American computer scientist

Dharmendra S. Modha is an Indian American manager and lead researcher of the Cognitive Computing group at IBM Almaden Research Center. He is known for his pioneering works in Artificial Intelligence and Mind Simulation. In November 2009, Modha announced at a supercomputing conference that his team had written a program that simulated a cat brain. He is the recipient of multiple honors, including the Gordon Bell Prize, given each year to recognize outstanding achievement in high-performance computing applications. In November 2012, Modha announced on his blog that using 96 Blue Gene/Q racks of the Lawrence Livermore National Laboratory Sequoia supercomputer (1,572,864 processor cores, 1.5 PB memory, 98,304 MPI processes, and 6,291,456 threads), a combined IBM and LBNL team achieved an unprecedented scale of 2.084 billion neurosynaptic cores containing 530 billion neurons and 137 trillion synapses running only 1542× slower than real time.

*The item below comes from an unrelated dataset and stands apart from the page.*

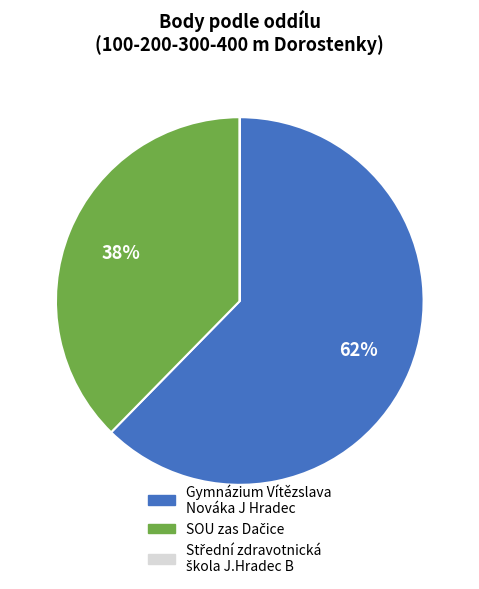

To the nearest percent, what is the average slice percentage?

33%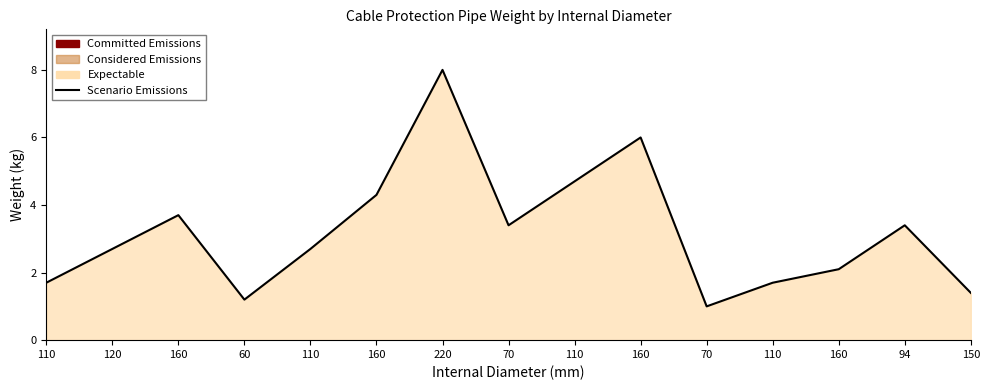

At which category does the chart reach its minimum across all series?

70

In August 2014 a paper describing the TrueNorth Architecture, "the first-ever production-scale 'neuromorphic' computer chip designed to work more like a mammalian brain than" a processor was published in the journal Science. TrueNorth project culminated in a 64 million neuron system for running deep neural network applications.

==Personal life==
Modha holds a BTech in Computer Science and Engineering from IIT Bombay (1990), India and a PhD in Electrical and Computer Engineering from UCSD. He received his PhD at the Jacobs School of Engineering in 1995 and is now manager of Cognitive Computing at IBM's Almaden Research Center and a Master Inventor. He is a Senior Member of IEEE and a member of AAAS, ACM, and SfN.

==Achievements==
Modha is manager of the Cognitive Computing group at IBM's Almaden Research Center. He chaired IBM's 2006 Almaden Institute on Cognitive Computing, co-chaired Cognitive Computing 2007 at Berkeley, CA, and was a speaker at the Decade of the Mind Symposium in May 2007. He is the Principal Investigator for DARPA SyNAPSE proposal that brought together IBM (Almaden, Watson, Zurich, India), Stanford University, University of Wisconsin-Madison, Cornell University, Columbia University, and University of California, Merced to embark upon the ambitious quest of cognitive computing to engineer intelligent business machines by reverse-engineering the computational function of the brain and delivering it in a small, energy efficient chip. Over the last two decades, he has founded two start-up companies, been issued 26 U.S. patents and has authored over 40 publications in international journals and conferences.

==Recognition==
- He performed cortical simulations at scale of cat cerebral cortex (1 billion neurons, 10 trillion synapses) only 100x slower than real-time on a 147,456 processor BlueGene/P supercomputer. This work received ACM's Gordon Bell Prize.
- At IBM, he has won the Pat Goldberg Memorial Best Paper award, an Outstanding Innovation Award, an Outstanding Technical Achievement Award, and Communication Systems Best Paper Award.
- He is currently an IBM Fellow.
- He is currently an IBM Master Inventor.

==Criticism==
- The validity of the cat brain simulation project has been called into question by competing neuroscience researchers.